У Тургенева фантастически яркие и живые, до последней чёрточки выписанные характеры: тошнотворное изящество, сдержанная до целомудренности страстность, униженно-гордая старость, искренне-развязная пошлость, безотчетное и страусино-слепое безволие... Вот что нашла я на страницах "Вешних вод". Как я хохотала над господином Клюбером!

"Г-н Клюбер начал с того, что отрекомендовался, причем так благородно наклонил стан, так приятно сдвинул ноги и так учтиво тронул каблуком о каблук, что всякий непременно должен был почувствовать: «У этого человека и белье и душевные качества - первого сорта!» Отделка обнаженной правой руки (в левой, облеченной в шведскую перчатку, он держал до зеркальности вылощенную шляпу, на дне которой лежала другая перчатка) - отделка этой правой руки, которую он скромно, но с твердостью протянул Санину, превосходила всякое вероятие: каждый ноготь был в своем роде совершенство! Потом он сообщил, на отборнейшем немецком языке, что желал заявить свое почтение и свою признательность г-ну иностранцу, который оказал такую важную услугу будущему его родственнику, брату его невесты <...>
<...> герр Клюбер отрекомендовался вторично и ушел, приятно мелькая панталонами нежнейшего горохового цвета и столь же приятно поскрипывая подошвами наиновейших сапогов".

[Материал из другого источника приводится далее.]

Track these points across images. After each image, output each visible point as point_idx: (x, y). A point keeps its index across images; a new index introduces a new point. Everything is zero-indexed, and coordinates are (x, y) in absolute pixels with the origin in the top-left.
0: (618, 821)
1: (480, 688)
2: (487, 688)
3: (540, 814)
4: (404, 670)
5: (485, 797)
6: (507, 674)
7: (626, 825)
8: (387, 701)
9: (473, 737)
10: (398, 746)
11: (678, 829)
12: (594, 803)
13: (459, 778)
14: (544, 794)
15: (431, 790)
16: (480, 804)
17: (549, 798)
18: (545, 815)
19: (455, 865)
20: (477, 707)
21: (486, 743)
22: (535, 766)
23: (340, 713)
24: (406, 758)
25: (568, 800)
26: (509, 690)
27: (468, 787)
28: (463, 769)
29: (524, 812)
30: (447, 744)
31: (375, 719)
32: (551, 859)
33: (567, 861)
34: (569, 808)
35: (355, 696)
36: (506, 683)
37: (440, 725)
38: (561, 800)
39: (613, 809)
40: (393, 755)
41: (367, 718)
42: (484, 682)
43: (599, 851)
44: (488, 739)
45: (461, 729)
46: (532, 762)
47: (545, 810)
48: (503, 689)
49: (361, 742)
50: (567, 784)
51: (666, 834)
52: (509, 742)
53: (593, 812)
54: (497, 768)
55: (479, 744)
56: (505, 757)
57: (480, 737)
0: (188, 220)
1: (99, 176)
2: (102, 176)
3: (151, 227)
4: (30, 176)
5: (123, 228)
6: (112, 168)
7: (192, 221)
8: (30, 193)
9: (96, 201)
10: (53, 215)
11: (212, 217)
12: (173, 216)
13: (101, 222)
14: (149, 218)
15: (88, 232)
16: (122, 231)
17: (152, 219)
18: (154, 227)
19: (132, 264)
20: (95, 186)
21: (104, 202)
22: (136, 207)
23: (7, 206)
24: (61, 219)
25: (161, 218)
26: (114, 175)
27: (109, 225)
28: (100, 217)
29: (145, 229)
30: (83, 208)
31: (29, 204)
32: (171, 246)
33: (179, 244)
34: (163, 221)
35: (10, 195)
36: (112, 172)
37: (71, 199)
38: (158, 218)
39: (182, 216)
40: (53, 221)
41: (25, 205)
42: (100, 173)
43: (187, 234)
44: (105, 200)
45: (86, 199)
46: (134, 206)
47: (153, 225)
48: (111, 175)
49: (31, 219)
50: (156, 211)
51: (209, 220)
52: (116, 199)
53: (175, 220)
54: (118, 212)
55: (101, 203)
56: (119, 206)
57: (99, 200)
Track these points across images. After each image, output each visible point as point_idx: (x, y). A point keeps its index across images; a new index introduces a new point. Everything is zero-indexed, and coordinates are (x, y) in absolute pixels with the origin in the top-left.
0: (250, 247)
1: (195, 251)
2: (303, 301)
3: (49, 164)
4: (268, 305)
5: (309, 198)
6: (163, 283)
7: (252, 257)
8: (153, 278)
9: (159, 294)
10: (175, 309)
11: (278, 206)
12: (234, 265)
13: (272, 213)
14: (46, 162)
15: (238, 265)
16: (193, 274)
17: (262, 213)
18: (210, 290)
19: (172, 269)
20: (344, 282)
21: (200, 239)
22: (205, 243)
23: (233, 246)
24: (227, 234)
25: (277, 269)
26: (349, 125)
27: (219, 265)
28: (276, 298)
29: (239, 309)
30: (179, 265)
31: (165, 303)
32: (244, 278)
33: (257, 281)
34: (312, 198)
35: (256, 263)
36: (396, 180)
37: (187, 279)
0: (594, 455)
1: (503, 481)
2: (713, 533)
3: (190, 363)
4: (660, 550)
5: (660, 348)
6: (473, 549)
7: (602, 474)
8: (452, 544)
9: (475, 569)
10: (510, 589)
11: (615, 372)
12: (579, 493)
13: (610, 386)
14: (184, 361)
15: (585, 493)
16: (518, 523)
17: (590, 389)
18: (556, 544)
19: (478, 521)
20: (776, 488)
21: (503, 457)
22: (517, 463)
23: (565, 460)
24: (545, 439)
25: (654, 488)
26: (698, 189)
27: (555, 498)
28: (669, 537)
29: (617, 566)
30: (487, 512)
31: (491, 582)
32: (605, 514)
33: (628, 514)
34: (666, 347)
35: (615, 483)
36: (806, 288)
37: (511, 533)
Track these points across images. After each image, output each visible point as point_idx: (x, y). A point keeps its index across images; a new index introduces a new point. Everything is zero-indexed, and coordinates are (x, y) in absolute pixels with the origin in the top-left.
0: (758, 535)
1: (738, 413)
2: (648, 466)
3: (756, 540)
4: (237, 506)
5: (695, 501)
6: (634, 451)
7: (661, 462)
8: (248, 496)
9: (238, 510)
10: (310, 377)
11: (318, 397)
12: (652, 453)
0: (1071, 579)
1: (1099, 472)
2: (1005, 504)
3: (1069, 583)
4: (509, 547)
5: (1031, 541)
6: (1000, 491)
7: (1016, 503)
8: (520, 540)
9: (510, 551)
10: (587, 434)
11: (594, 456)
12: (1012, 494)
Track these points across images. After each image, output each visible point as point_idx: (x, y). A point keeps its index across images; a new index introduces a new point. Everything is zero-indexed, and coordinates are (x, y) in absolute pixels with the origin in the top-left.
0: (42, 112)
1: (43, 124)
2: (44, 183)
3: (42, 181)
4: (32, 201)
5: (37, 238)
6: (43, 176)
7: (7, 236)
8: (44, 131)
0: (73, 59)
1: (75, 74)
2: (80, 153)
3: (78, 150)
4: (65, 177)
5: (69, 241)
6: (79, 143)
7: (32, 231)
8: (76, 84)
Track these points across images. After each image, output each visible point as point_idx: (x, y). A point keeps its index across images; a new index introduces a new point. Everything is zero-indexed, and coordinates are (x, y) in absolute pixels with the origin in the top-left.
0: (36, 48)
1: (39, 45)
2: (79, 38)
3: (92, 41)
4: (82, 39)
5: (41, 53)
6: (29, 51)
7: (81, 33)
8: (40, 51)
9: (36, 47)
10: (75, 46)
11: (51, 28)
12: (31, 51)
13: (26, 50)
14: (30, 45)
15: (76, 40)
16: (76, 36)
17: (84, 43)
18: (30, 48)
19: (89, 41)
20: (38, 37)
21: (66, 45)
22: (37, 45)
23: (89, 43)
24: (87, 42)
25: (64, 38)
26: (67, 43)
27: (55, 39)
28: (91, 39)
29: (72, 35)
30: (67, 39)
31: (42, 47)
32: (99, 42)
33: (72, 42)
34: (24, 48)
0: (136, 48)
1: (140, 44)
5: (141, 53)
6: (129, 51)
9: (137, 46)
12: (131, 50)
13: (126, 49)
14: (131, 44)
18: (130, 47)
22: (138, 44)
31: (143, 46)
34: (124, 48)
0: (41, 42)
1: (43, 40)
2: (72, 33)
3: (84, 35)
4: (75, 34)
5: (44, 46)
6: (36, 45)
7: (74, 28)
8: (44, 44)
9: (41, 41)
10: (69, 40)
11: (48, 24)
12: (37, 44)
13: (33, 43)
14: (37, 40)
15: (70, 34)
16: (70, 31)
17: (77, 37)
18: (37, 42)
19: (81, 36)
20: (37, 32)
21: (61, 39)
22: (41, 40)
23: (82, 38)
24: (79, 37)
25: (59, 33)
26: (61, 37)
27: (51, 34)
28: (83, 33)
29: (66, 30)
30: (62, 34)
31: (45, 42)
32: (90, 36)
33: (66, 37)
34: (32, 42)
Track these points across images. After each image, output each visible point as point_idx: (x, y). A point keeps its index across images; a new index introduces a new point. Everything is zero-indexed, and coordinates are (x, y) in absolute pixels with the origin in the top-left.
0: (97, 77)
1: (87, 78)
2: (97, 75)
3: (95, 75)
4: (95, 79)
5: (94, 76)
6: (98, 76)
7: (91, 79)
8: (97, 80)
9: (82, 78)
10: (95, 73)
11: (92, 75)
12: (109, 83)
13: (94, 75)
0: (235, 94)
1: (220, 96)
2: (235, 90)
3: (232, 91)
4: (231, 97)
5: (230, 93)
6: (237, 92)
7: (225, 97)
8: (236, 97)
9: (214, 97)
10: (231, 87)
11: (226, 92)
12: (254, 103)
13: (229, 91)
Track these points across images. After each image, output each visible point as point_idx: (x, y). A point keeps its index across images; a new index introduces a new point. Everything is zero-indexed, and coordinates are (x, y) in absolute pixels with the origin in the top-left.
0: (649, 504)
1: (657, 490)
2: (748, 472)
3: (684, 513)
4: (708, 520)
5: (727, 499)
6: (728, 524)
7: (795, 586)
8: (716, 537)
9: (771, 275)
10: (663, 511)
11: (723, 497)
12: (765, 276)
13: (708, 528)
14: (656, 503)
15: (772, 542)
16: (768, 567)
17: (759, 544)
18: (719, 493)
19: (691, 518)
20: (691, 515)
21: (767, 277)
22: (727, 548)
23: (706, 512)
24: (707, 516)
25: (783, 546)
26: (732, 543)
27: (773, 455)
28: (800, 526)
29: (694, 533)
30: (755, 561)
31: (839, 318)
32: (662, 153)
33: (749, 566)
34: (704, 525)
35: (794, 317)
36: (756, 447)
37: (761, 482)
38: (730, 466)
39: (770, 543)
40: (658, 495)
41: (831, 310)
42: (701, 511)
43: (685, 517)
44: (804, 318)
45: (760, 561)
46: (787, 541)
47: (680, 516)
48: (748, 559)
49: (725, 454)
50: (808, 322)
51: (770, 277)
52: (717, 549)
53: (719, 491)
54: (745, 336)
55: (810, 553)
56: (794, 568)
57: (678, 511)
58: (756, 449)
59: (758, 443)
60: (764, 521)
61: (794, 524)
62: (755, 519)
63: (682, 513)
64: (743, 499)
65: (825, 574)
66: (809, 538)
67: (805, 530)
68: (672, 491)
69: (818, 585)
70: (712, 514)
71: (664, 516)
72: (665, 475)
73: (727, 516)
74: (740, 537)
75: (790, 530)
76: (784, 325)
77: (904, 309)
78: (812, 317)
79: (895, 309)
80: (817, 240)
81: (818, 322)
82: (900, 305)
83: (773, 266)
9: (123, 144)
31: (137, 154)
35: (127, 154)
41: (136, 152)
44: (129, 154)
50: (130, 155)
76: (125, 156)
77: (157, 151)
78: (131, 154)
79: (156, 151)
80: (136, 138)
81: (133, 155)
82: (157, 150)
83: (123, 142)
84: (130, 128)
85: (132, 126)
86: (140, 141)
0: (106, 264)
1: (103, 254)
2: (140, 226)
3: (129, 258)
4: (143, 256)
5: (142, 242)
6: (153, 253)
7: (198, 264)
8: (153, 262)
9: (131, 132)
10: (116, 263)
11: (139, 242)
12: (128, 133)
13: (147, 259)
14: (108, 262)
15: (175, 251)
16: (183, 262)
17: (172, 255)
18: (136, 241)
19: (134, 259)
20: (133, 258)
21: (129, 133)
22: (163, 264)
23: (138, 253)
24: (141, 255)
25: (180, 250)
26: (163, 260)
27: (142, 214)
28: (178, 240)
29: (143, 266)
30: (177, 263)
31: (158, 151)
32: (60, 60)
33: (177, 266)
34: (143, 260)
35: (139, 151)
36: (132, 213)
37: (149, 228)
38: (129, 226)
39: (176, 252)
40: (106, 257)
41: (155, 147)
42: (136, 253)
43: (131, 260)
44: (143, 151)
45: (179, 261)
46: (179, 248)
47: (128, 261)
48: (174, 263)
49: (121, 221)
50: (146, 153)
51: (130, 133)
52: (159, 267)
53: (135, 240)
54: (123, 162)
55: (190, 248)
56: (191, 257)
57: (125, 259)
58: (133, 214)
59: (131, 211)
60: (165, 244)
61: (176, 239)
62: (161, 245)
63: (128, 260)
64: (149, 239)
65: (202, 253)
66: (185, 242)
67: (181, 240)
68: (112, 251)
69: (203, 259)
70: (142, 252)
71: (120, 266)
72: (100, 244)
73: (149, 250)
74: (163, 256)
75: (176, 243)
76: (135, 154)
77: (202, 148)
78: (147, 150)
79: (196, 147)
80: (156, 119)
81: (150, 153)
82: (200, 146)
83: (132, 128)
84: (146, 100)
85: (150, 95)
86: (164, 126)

Ну это же нечто! Я в полном очаровании - в очередной раз и опять по-новому. 
Кроме того, я довольно давно не перечитывала классиков, и снова подивилась тому, как меняется восприятие даже за несколько лет. И порадовалась тому, что перемена в моём случае оказалась к лучшему. Я окончательно перестала утопать в эмоциональной стороне повествования, но наслаждалась его формой. Хорошо! Пойду читать "Фауста" - рассказ в девяти письмах.